Depois da Praia do Norte, em direcção a Afife, as vagas muito brancas partindo a um, dois metros dos moinhos da Areosa, o Oceano encheu-se de espuma entre o negro dos rochedos, como leite coalhado ou nuvens emergindo entre montanhas. Nesta altura do ano, pouco mais há por ali do que um ou outro pescador ou um casal a namorar as ondas. As praias, esvaziadas de banhistas, enchem-se de gaivotas. Até que surge o perfil solitário do farol de Montedor, semi-escondido das arribas por um matagal de giesta colorida, arbustos rasteiros de amarelos e vermelhos e roxos, mais o cinzento dos que já secaram.

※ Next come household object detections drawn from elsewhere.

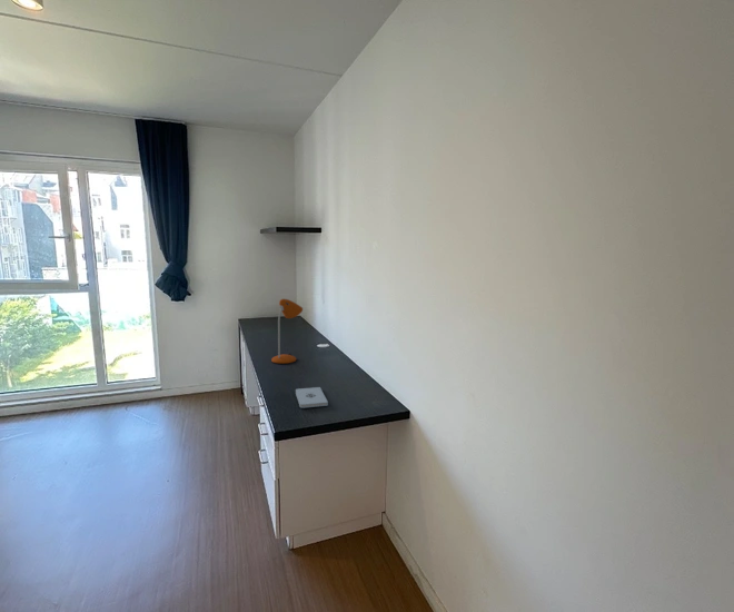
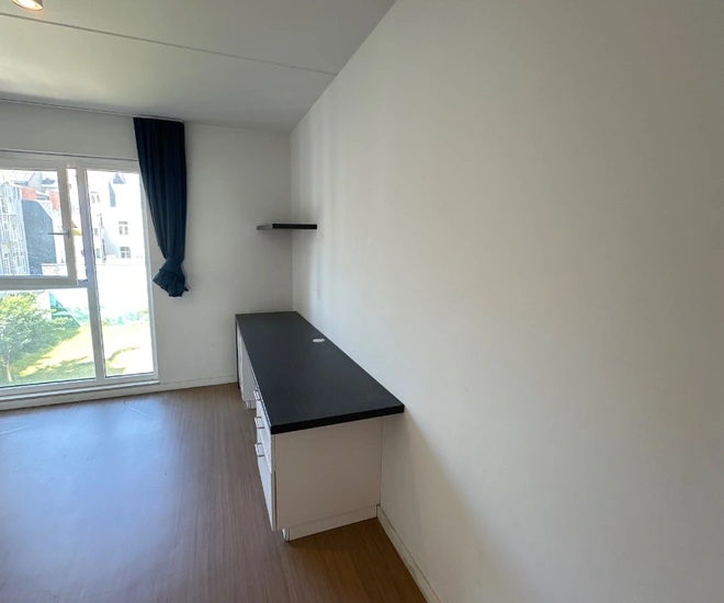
- notepad [295,386,329,409]
- desk lamp [270,298,304,365]
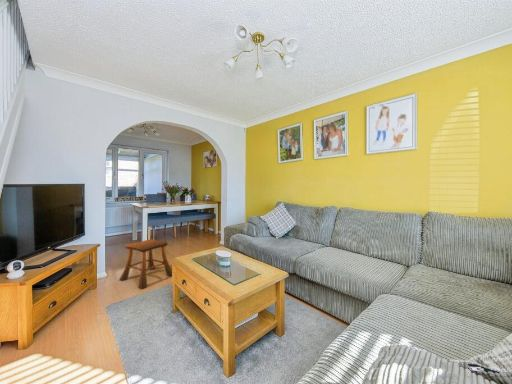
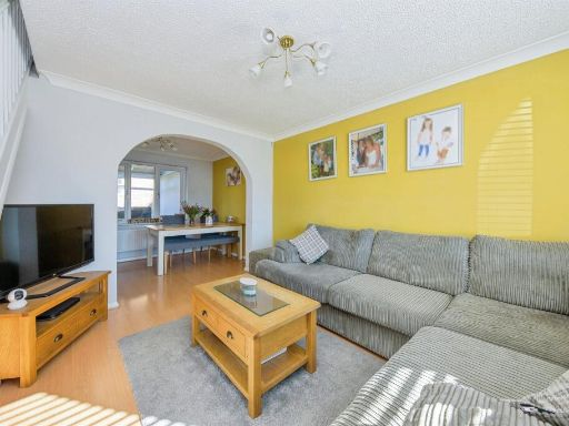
- stool [118,238,173,289]
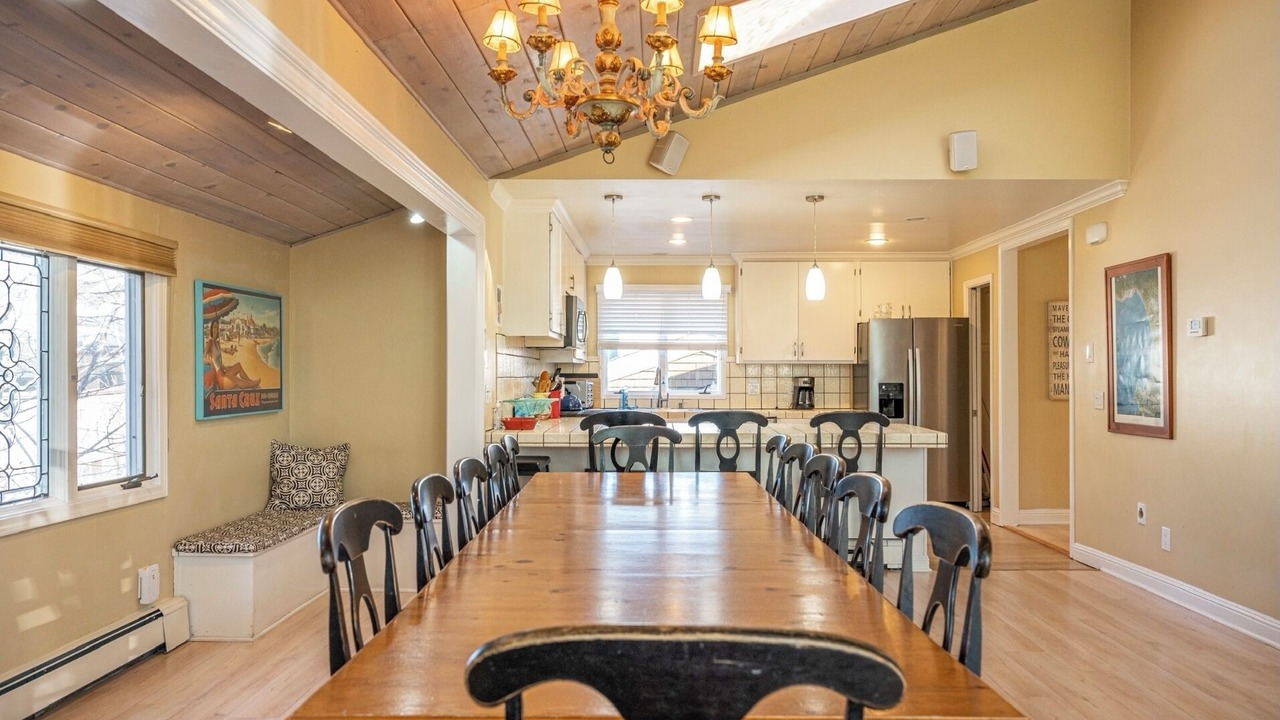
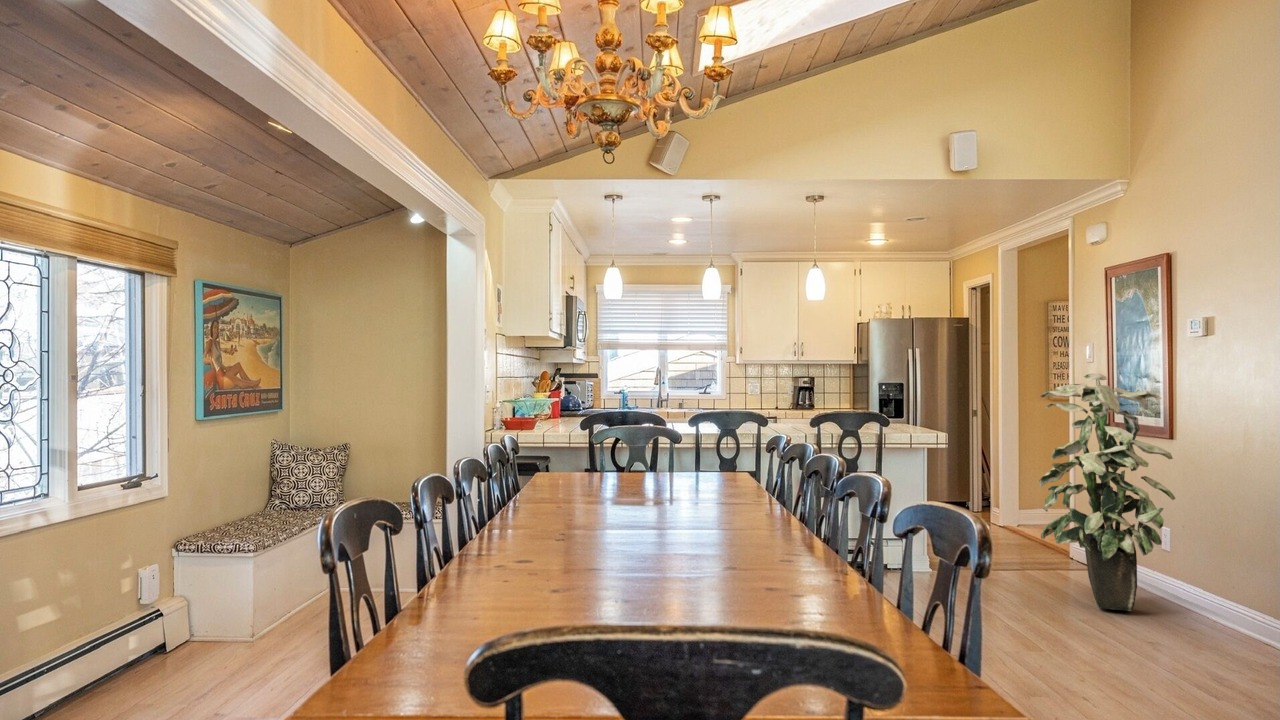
+ indoor plant [1038,373,1177,612]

Um pescador aparece e desaparece entre falésias. Mais à frente, a duna morre numa fatia esboroada, hesito continuar pelos seixos. Contorno o litoral pela estrada Valença-Viana, para poder regressar ao mar em Geifa, onde aos poucos vai crescendo no horizonte o perfil da marginal de Vila Praia de Âncora.

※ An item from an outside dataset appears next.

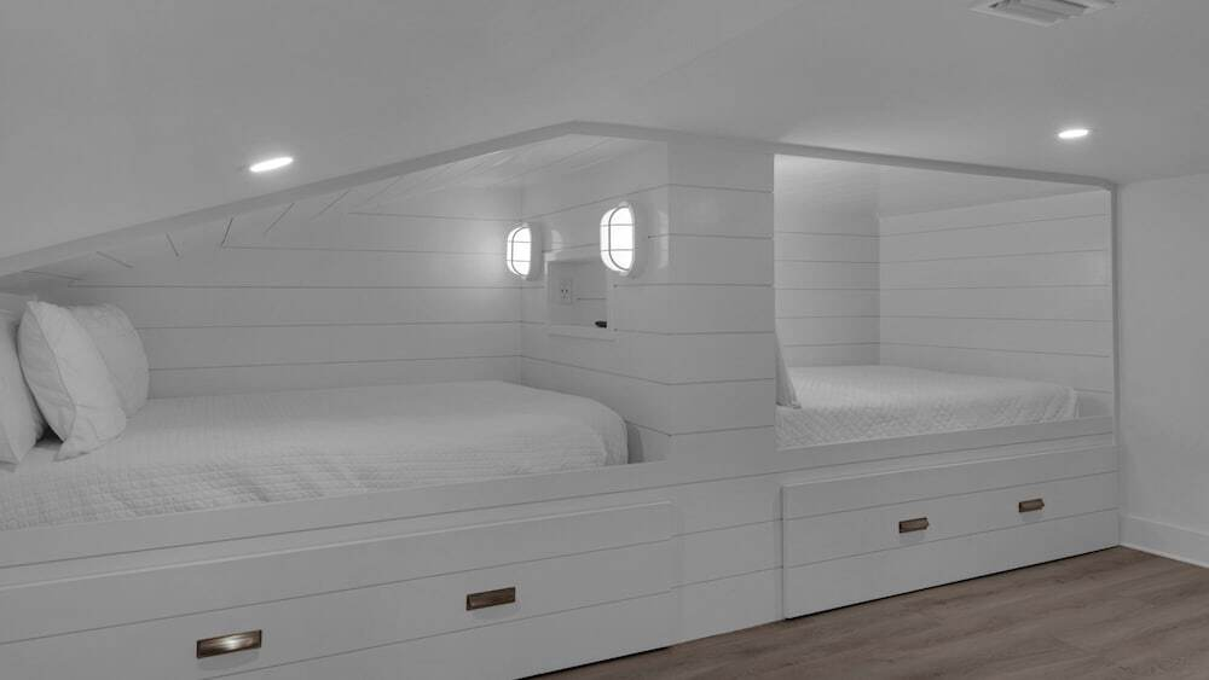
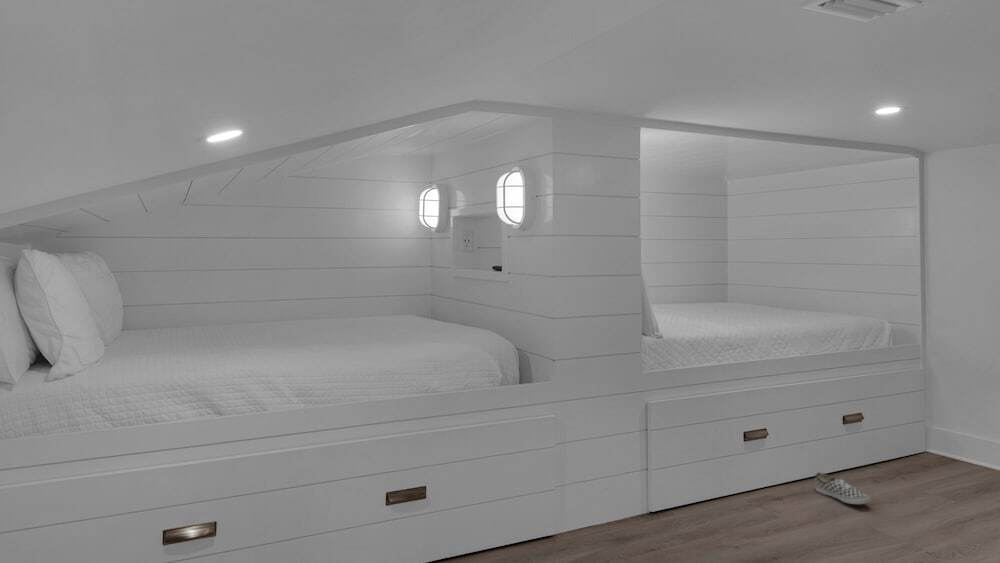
+ sneaker [814,472,871,505]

Na manhã de ontem, a borrasca para trás das costas, os barcos vermelhos e verdes e azuis chegam à pequena lota numa alegria de faina de Verão. “Tomara a gente no Verão ter tanto peixe como hoje. Há mais peixe que clientes”, desabafa uma peixeira. Na verdade, há muita gente regateando o pescado, protegido do sol de Outubro por guarda-sóis multicoloridos onde pousam desavergonhadas as gaivotas. Os pescadores, terminada a pesca, atravessam a estrada e enfiam-se no Café “Golfinho”, entre os seus, redes e motivos de pesca nas paredes. “Hoje sim, já não pescavamos assim há muito tempo”.
A Praia de Moledo, mais as suas moradias de veraneio, espraia-se até à foz, até ao fim, emoldurada pela Fortaleza da Ínsua e pelo Monte de Santa Tecla. Já na Mata do Camarido, entre os pinheiros, ouço os espanhóis a chegar, os mesmos que mais tarde encherão à hora de almoço a praça junto à Torre do Relógio, em Caminha: “Moledo, es una playa mui preciosa…”

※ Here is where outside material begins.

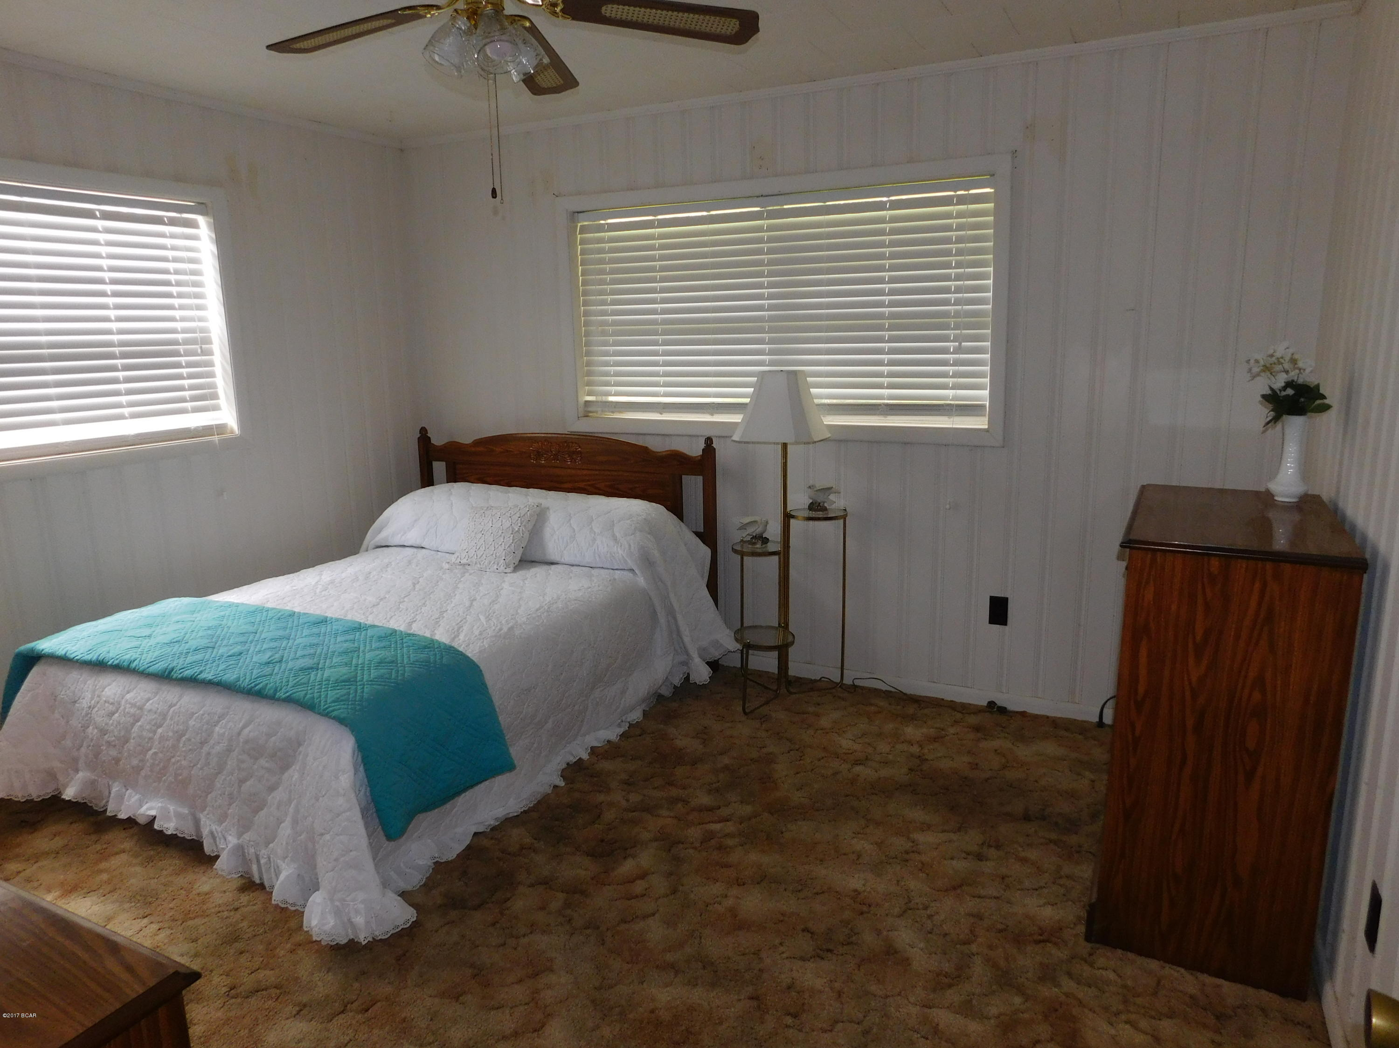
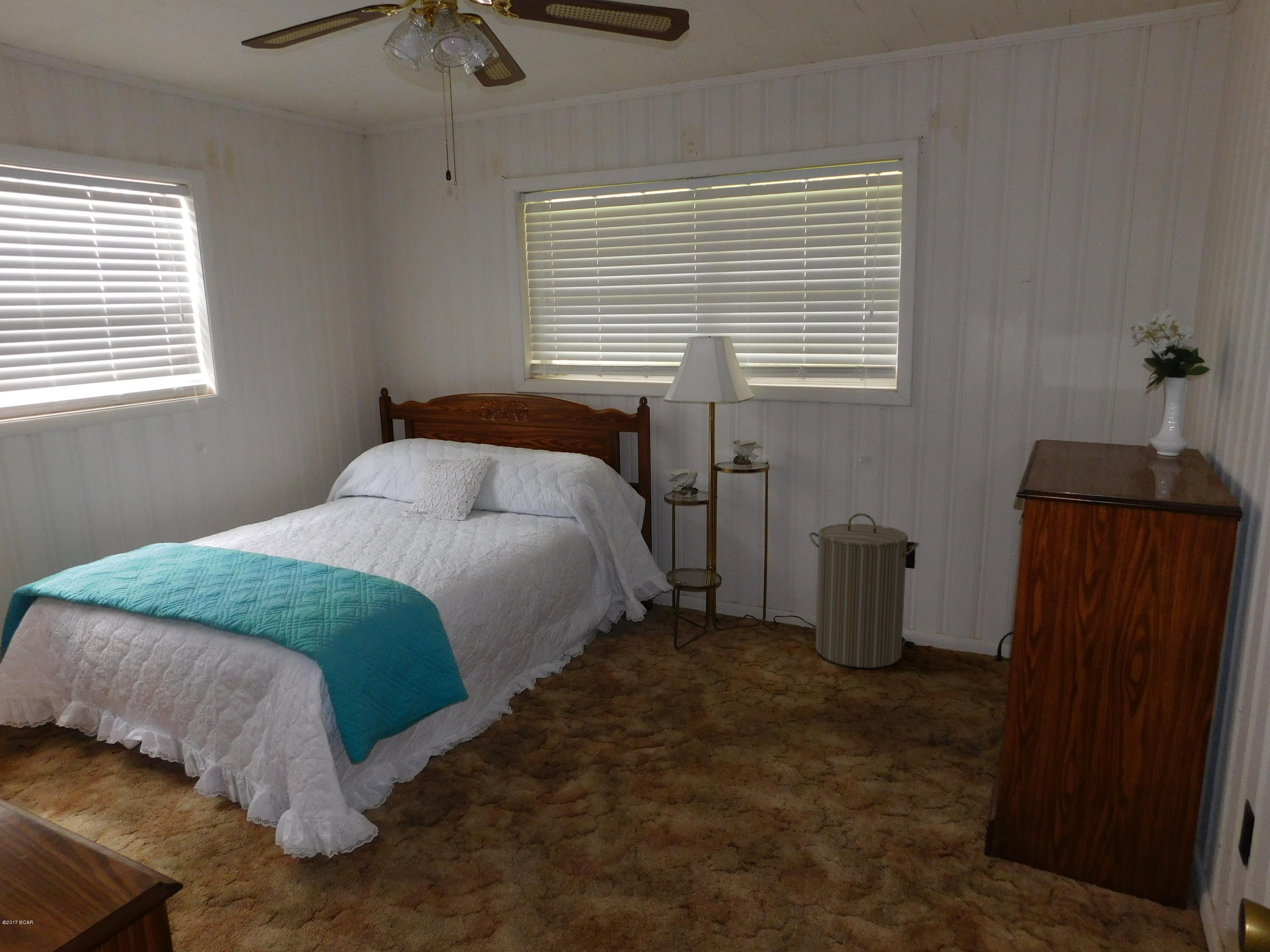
+ laundry hamper [809,513,919,669]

Nos meses de Inverno, Manuel Fidalgo dos Santos, conhecido como “Manuel do Pau” ou Ti Mané, largava Folgosinho (Gouveia) com mais quatro homens a pé acompanhando um rebanho de mais de 200 cabras e ovelhas até ao Douro, Régua, Sabrosa, Alijó, Vila Real. Levava cinco a seis dias para lá e no final das invernias regressava. “Chegava a levar as crias, borreguitos pequenos, elas a parirem. Para cá, os borregos já vinham grandes”. Uma rez com três a quatro anos já sabia o caminho de olhos fechados. “Tão bem como eu”. Durante os 20 anos em que andou nessas andanças, o Ti Mané dormia à chuva e à neve, embrulhado na manta. “Agora, como podem dizer que a vida 'tá má? Nunca viram o qu' é mau? Querem é fados...”
Nas minhas caminhadas pelos buracos mais escondidos do país, tenho encontrado muitos Ti Manés, homens idosos, que viveram um tempo e uma crise cem vezes pior que a de hoje e que se riem quando lhes falo das dificuldades actuais. Alguns já se acostumaram a que os mais novos achem as suas histórias exageradas: “Dizem que estou a inventar”.
Austero e empedernido como as pedras das arribas do Douro Internacional, Ângelo Arribas, mestre da gaita de foles, contou-me em Freixiosa, Miranda do Douro, como foi entre muitas dificuldades e pobreza que construíu a sua primeira gaita: “Eramos pastores, eu e os meus irmãos, andavamos aí ao frio, à neve. A música era a nossa única distracção. O meu primeiro tamboril foi feito com pele de coelho aparada com uma lâmina de barbear e os aros foram feitos a partir de uma lata de conservas. A minha primeira gaita de foles foi feita com palhetas de canas de centeio e pele de rato. Se não acredita pergunte aqui ao meu irmão...”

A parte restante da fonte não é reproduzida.